Will Gardner, CEO, Childnet, said:

“The difficult work that the IWF undertake fantastically well both in the UK and internationally to help keep the internet a great and safe place for children and young people cannot be underestimated. As partners as the UK’s Safer Internet Centre from January 2011, we are proud to support the great work that the IWF do and the launch of their new website on IWF Awareness day.

Lucinda Fell, Director of Policy and Communications at Childnet said:

“In all of our work with parents we highlight the role of the IWF and were pleased that the IWF were able to join us as part of our Youth IGF Project this summer, speaking to our youth camp about their role, remit and some of the challenges they face in tackling online CAI. In supporting IWF Awareness Day, we are pleased, as one of our youth participants commented, ‘to congratulate the IWF on the work they do – working constantly to take down child abuse content online.'”.

—- ENDS —-

The IWF was established in 1996 by the internet industry to provide the UK internet Hotline for the public and IT professionals to report criminal online content in a secure and confidential way.
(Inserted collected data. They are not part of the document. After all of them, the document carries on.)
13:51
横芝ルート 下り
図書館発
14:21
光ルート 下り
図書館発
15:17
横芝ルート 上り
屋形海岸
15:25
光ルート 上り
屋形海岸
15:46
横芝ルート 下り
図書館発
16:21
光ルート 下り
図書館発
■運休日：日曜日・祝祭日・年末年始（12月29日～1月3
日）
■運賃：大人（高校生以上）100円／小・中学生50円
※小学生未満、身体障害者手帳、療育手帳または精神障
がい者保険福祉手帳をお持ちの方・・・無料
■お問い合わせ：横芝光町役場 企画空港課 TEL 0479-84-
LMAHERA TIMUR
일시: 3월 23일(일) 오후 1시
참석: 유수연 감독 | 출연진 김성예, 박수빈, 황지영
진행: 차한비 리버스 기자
The Hotline service can be used anonymously to report content within our remit. We work in partnership with the online industry, law enforcement, government, and international partners to minimise the availability of this content, specifically: child sexual abuse images hosted anywhere in the world; criminally obscene adult content hosted in the UK; incitement to racial hatred content hosted in the UK; non-photographic child sexual abuse images hosted in the UK.
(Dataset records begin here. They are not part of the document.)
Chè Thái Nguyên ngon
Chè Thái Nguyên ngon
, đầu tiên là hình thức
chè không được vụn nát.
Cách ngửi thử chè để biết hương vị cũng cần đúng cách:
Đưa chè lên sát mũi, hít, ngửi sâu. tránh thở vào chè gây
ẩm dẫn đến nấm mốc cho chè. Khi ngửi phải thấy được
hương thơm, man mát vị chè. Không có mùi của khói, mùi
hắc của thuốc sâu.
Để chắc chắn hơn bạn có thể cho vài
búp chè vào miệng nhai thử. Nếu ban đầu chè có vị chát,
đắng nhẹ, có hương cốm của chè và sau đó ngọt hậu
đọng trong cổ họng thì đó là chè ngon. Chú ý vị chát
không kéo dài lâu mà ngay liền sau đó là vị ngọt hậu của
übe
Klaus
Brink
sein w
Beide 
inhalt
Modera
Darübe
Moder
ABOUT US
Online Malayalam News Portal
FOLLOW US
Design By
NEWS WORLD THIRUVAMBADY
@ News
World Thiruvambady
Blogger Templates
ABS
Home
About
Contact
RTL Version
The IWF is an independent self-regulatory body, funded by the EU and the wider online industry, including internet service providers, mobile operators and manufacturers, content service providers, filtering companies, search providers, trade associations, and the financial sector. Our self-regulatory partnership approach is widely recognised as a model of good practice in combating the abuse of technology for the dissemination of criminal content.

The IWF works with UK government to influence initiatives developed to combat online abuse and this dialogue goes beyond the UK and Europe to promote greater awareness of global issues, trends and responsibilities. We work internationally with INHOPE Hotlines and other relevant organisations to encourage united global responses to the problem and wider adoption of good practice in combating child sexual abuse images on the internet.

The IWF helps internet service providers and hosting companies to combat the abuse of their networks through our ‘notice and takedown’ service which alerts them to content within our remit so they can remove it from their networks and we provide unique data to law enforcement partners in the UK and abroad to assist investigations into the distributors. As a result of this approach the content we deal with has been virtually eradicated from UK networks. As sexually abusive images of children are primarily hosted abroad, we facilitate the industry-led initiative to protect users from inadvertent exposure to this content by blocking access to it through our provision of a dynamic list of child sexual abuse web pages.

There are a number of tactics carried out by the IWF on a national and, where relevant, international basis which are having an effect in minimising the availability of child sexual abuse content:

  1. Reporting mechanism for the public to report their inadvertent exposure to potentially criminal child sexual abuse content.
  2. ‘Notice and takedown’ system to swiftly remove child sexual abuse content at source.
  3. Targeted assessment and monitoring system to remove child sexual abuse content in newsgroups.
  4. Provision of a child sexual abuse URL list to ISPs, mobile operators, search engines and content providers to help disrupt access to child sexual abuse content.
  5. Working with domain name registries and registrars to deregister domain names dedicated to the distribution of child sexual abuse content.

Please note that ‘child pornography’, ‘child porn’ and ‘kiddie porn’ are not acceptable terms. The use of such language acts to legitimise images which are not pornography, rather, they are permanent records of children being sexually abused and as such should be referred to as child sexual abuse images.